Bayesian Meta-Learning for Earth Observation: Better Models with Less Data
Machine learning has brought significant improvements to pattern recognition systems in the past decade [5]. The three main factors that this success is attributed to are the use of deep neural networks, very large annotated training datasets, and abundant computing resources. However, for many earth observations problems only small training datasets are available. One promising family of machine learning techniques for dealing with limited training data is meta-learning—also known as learning to learn [4]. Given several pattern recognition problems from the same application domain (e.g., object detection in satellite images) these approaches are able to automatically construct new machine learning algorithms that are specialised for the application domain of interest. When deployed on novel tasks from the same domain, these meta-learned algorithms require less data and computing resources in order to train an effective model compared to conventional machine learning approaches.

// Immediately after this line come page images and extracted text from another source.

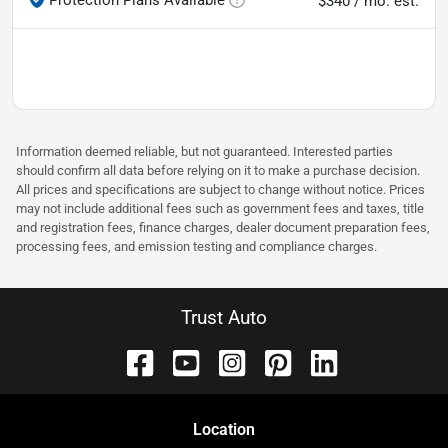
$340 / mo. est.
Information deemed reliable, but not guaranteed. Interested parties
should confirm all data before relying on it to make a purchase decision.
All prices and specifications are subject to change without notice. Prices
may not include additional fees such as government fees and taxes, title
and registration fees, finance charges, dealer document preparation fees,
processing fees, and emission testing and compliance charges.
Trust Auto
Location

Meta-learning methods are most commonly applied to datasets containing images of people or everyday objects, with the goal of creating learning algorithms that are able to quickly train models on images that contain novel object categories. Such methods are unsuitable for the earth observation problem setting, because of the additional structure in earth observation data compared to conventional everyday photo collections. In addition, in many situations satellites will acquire multiple images of the same region, and there will be considerable overlap in content between these images. This overlapping content violates standard independence assumptions made by machine learning methods. Naively ignoring this structure will yield machine learning models with suboptimal performance, but bespoke meta-learning approaches that instead explicitly take advantage of these temporal and spatial structures in the data have the potential to provide even more powerful models.
The objective of this project is to develop a meta-learning framework that is suitable for use with remote sensing applications, thus enabling scientists working with earth observation data to rapidly train accurate models without costly data annotation processes or machine learning expertise. The meta-learning approaches will take advantage of the multiple image modalities commonly captured by satellite imaging systems (e.g., RGB, infrared, multispectral/hyperspectral, range/LiDAR, etc), and leverage additional contextual information of the geographic areas in which datasets are gathered (e.g., latitude and longitude, historical weather patterns, population density, etc) and the relative position of different regions of interest within the same dataset. By combining deep learning with novel Bayesian prediction heads, the framework will be able to take advantage of all the benefits provided by well[1]calibrated uncertainty estimates. Examples of such benefits include easily detecting anomalies [2], being able to fuse information from other sources with the information extracted from satellite images, and active learning [1] to further make the most effective use of limited label annotation resources.
Case Study on Marine Heatwave Detection: The improved detection of Marine Heatwaves (MHWs) will serve as a case study to validate the efficacy of the proposed methods. MHWs are prolonged and anomalous warm water events in a given ocean region. Severe MHWs have significant impacts on marine ecosystems and potentially on weather patterns [3]. The approach proposed here has the advantage of considering the nonstationary behaviour of Sea Surface Temperature and its spatial variability as compared to traditional methods based on a pixel-by-pixel analysis [3]. The proposed project is highly relevant, as it will develop methods for anomaly detection that can integrate data multiple sources, such as satellite and sub-surface measurements (e.g., Argo floats).
References
[1] Yarin Gal, Riashat Islam, and Zoubin Ghahramani. Deep bayesian active learning with image data. In International Conference on Machine Learning, pages 1183–1192. PMLR, 2017.
[2] David J Hill, Barbara S Minsker, and Eyal Amir. Real-time bayesian anomaly detection for en[1]vironmental sensor data. In Proceedings of the Congress-International Association for Hydraulic Research, volume 32, page 503, 2007.
[3] Alistair J Hobday, Lisa V Alexander, Sarah E Perkins, Dan A Smale, Sandra C Straub, Eric CJ Oliver, Jessica A Benthuysen, Michael T Burrows, Markus G Donat, Ming Feng, et al. A hierar[1]chical approach to defining marine heatwaves. Progress in Oceanography, 141:227–238, 2016.
[4] Timothy Hospedales, Antreas Antoniou, Paul Micaelli, and Amos Storkey. Meta-learning in neural networks: A survey. IEEE Transactions on Pattern Analysis and Machine Intelligence, 44(9):5149–5169, 2021.
[5] Yann LeCun, Yoshua Bengio, and Geoffrey Hinton. Deep learning. Nature, 521(7553):436–444, 2015.